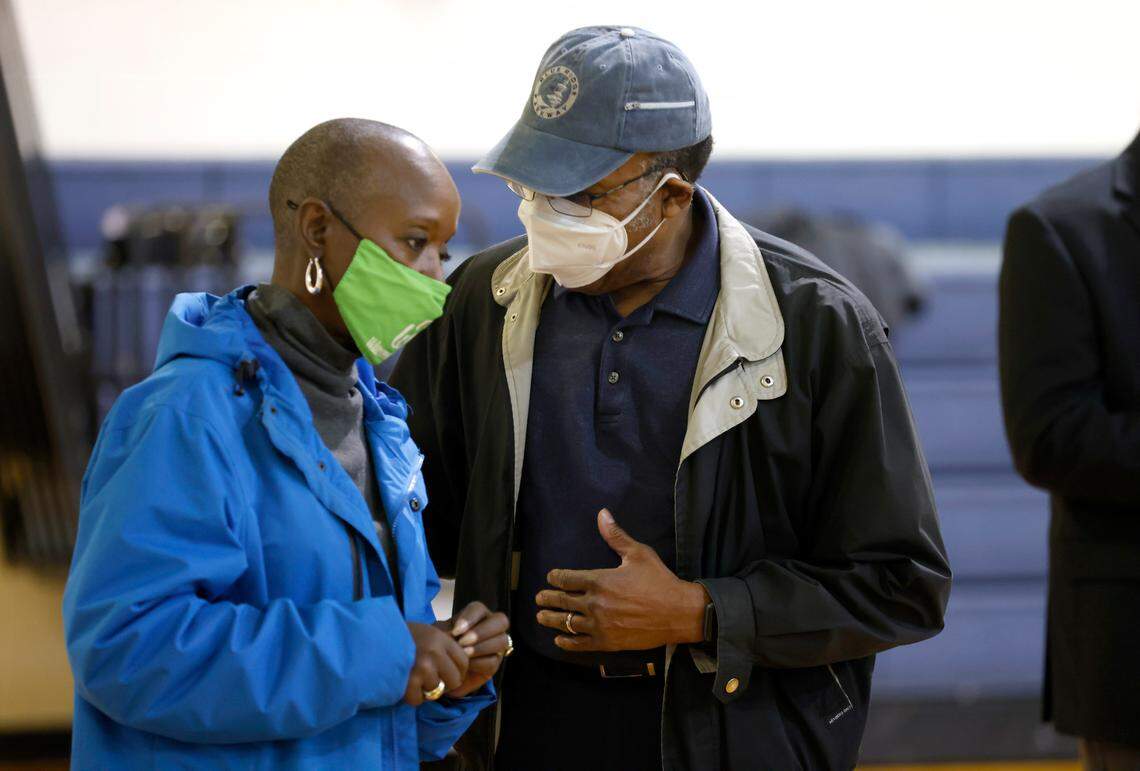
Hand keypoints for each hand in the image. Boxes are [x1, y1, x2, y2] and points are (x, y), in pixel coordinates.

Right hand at [403, 622, 468, 705]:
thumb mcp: (426, 633)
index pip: (464, 662)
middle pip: (455, 680)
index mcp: (440, 638)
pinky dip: (412, 696)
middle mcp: (434, 653)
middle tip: (431, 679)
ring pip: (437, 691)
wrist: (372, 640)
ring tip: (414, 678)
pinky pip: (419, 700)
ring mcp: (422, 668)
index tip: (448, 673)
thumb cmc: (401, 636)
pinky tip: (405, 684)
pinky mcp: (408, 682)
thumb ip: (443, 647)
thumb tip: (461, 667)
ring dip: (426, 689)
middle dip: (445, 684)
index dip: (458, 671)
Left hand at [435, 601, 509, 698]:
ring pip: (501, 641)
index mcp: (477, 615)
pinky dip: (479, 663)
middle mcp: (491, 627)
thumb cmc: (442, 647)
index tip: (456, 631)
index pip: (479, 609)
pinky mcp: (494, 664)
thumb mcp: (439, 636)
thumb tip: (452, 634)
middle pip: (500, 621)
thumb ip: (444, 632)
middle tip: (463, 642)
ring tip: (464, 654)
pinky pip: (493, 661)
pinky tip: (466, 666)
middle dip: (482, 632)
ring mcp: (496, 645)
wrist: (441, 671)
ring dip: (482, 647)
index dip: (470, 618)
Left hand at [535, 509, 708, 652]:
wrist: (678, 612)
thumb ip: (616, 536)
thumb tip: (602, 514)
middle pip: (562, 601)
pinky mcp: (607, 642)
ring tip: (541, 617)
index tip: (550, 578)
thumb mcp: (638, 553)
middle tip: (538, 598)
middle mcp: (595, 603)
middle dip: (547, 598)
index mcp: (599, 580)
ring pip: (567, 623)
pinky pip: (580, 644)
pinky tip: (559, 640)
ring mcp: (599, 625)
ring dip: (551, 620)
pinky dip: (567, 642)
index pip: (567, 579)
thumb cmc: (659, 580)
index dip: (555, 578)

Aim of the task
Look through the material and report how many of its lines hold the string "pinky", giving the number only.

Exercise output
12